84. The facts of the instant case clearly go to show that when the Sessions Judge passed the order that the accused's handwriting be taken, the latter did not raise any objection and voluntarily gave his writing. In these circumstances, there could be no question of any compulsion being exercised on the accused to furnish his writing to the court. In my view, the giving of his writing by the accused was 3 voluntary act, and could; not by any stretch of imagination, be held to be compelled testimony.

In the first place, the giving of his handwriting by the accused person does not amount to furnishing evidence because the accused is not compelled to testify but 'to make an exhibition of facts'. It is, strictly speaking, identification.In the second place, the handwriting of the accused is not an incriminating fact; and lastly, as in this case, it was a voluntary act of the accused and had not been obtained under compulsion.

85. After giving my careful thought to the arguments of the learned counsel I am of the view that the answer to the second question referred to us must be in the negative.

86. The first question referred to us does not strictly speaking, arise. The question as framed is too broadly stated. On the facts of this case the accused had voluntarily given his writing to the court. The main argument urged was that the accused had given his handwriting in ignorance of his fundamental right and, as such, he was not barred from invoking that right in his favour. The question of waiver does not really arise at all, because if the handwriting given by the accused was not obtained under compulsion, then it is wholly immaterial whether the accused had a fundamental right to refuse to furnish evidence against himself or not.

On the question as to whether an accused can waive his fundamental right or not the case of 0065/1954 : 1955CriLJ215 was cited before us, in that case Justice Mahajan observed that

'the theory of waiver hag no relevancy in construing the fundamental rights conferred by Part III of our Constitution. They (fundamental rights) have been put there as a matter of public policy and the doctrine of waiver can have no application to the provisions of law which have been enacted as a matter of constitutional policy'.

In : [1959]35ITR190(SC) , Mr. Justice S.K. Das observed that the true position as he conceived it was that where a right or privilege or guarantee by Constitution rests on an individual and is primarily intended for his benefit, it can be waived provided such waiver is not prevented by law and is not a matter of public policy or public morals, The last-mentioned Supreme Court case, to my mind, sets out the legal position more explicitly.

87. In U.S. v. Monia, (1943) 317 US 424, it was held that the constitutional privilege has to be claimed or otherwise a person will not be considered to be compelled. Similarly, in U.S. v. Murdock, (1931) 284 US 141, it was observed that unless a privilege is invoked the benefit is deemed to have been waived. Thus the evidence which has been voluntarily given is not under a legal ban. Similarly, in Queen v. Coote, (1873) 4 PC 599, it was held that a statement made in ignorance of the right to claim privilege will not make the statement inadmissible.

88. It would thus appear that the accused cannot claim absolute privilege even in respect of self-incriminating evidence. The argument of the learned counsel that the accused must be deemed to have been ignorant of his right because no objection was raised by him before the court, appears to me to be without substance. The accused was represented by counsel in the court of the Sessions Judge and, therefore, the argument is not available to him that he hadgiven his handwriting to the Court without understanding the implications of his act.

89. I have come to the conclusion that the answer to the first question as framed must be in the affirmative, the right or privilege claimed by the accused is in respect of an individual right and does not involve a question of public policy or public morals.

BY THE COURT :

90. Reference answered.

The first question referred to us does not arise.So far as the second question is concerned, it isanswered in the negative.

• TASK OBJECTIVE
In the judgment text above, copy everything from "In the first" down to "obtained under compulsion." word for word.

• RECORD SET
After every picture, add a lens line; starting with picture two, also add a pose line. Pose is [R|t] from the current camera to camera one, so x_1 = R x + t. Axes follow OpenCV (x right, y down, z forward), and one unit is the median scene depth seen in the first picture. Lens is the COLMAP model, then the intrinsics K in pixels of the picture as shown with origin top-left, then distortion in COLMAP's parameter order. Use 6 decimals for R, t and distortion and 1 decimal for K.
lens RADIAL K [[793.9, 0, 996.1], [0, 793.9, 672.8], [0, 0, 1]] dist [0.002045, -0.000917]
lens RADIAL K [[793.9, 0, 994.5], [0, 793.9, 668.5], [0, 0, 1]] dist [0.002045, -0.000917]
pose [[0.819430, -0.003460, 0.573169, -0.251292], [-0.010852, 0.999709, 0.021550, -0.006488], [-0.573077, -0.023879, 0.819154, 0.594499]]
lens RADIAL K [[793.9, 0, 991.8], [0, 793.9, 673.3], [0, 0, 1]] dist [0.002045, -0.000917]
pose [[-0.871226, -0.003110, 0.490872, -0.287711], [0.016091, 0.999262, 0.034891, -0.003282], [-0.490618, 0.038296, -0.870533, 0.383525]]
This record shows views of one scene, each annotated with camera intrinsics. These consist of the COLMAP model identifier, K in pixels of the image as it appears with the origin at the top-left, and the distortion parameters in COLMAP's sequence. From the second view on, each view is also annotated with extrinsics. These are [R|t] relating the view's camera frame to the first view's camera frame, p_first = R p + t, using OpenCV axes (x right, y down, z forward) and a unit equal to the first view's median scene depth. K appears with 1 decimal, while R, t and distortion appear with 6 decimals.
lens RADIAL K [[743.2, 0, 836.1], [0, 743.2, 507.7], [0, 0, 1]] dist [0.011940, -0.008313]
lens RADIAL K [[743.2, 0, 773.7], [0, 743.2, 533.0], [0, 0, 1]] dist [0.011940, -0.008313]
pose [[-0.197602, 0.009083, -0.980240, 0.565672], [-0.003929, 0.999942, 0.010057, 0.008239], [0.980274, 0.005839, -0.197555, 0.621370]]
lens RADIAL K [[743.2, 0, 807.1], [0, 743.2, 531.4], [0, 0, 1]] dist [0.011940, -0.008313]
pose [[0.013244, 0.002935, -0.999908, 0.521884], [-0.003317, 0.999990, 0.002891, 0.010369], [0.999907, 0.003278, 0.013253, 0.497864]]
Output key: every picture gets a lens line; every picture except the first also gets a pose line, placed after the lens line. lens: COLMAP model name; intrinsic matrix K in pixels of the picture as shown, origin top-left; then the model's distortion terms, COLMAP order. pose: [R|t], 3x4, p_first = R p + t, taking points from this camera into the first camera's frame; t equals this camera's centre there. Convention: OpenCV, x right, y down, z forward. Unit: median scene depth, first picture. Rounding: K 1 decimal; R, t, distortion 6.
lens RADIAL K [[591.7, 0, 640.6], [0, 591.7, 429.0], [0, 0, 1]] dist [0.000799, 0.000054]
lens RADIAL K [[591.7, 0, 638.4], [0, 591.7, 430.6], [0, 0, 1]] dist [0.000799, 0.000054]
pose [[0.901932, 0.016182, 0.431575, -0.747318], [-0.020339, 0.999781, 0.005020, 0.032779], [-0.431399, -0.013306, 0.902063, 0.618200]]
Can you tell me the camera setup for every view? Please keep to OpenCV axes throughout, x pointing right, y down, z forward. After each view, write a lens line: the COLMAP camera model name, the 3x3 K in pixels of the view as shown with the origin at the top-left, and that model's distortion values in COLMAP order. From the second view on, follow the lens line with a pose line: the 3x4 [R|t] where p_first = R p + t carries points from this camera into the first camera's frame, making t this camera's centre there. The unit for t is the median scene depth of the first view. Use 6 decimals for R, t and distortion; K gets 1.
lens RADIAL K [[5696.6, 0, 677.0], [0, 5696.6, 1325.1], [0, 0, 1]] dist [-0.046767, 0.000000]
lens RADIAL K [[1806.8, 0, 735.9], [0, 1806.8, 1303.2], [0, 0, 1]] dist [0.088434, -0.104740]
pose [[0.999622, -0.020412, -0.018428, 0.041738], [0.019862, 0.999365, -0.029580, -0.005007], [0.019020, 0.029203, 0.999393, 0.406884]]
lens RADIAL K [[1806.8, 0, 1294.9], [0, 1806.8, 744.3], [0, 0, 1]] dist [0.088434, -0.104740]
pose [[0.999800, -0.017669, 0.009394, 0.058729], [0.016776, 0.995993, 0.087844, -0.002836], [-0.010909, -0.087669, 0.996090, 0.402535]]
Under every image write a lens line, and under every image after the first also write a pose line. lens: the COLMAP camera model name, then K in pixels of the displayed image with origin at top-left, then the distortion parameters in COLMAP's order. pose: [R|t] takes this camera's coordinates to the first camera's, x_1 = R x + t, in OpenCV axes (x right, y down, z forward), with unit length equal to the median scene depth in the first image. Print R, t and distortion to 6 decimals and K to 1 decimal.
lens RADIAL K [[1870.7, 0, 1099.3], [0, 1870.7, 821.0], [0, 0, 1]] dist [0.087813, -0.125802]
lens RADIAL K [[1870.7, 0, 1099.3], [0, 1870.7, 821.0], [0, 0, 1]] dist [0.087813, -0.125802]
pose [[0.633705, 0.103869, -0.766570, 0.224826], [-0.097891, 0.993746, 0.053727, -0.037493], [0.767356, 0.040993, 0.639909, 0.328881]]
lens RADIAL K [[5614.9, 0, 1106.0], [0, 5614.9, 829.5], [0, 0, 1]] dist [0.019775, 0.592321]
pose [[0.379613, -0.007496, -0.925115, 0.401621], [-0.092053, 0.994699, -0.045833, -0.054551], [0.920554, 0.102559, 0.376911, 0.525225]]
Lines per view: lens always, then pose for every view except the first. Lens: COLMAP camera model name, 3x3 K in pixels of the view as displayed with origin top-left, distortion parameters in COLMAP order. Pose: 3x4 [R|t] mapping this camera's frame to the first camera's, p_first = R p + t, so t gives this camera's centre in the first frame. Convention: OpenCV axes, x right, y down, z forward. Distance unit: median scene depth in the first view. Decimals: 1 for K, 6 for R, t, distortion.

• TASK SOLUTION
In the first place, the giving of his handwriting by the accused person does not amount to furnishing evidence because the accused is not compelled to testify but 'to make an exhibition of facts'. It is, strictly speaking, identification.In the second place, the handwriting of the accused is not an incriminating fact; and lastly, as in this case, it was a voluntary act of the accused and had not been obtained under compulsion.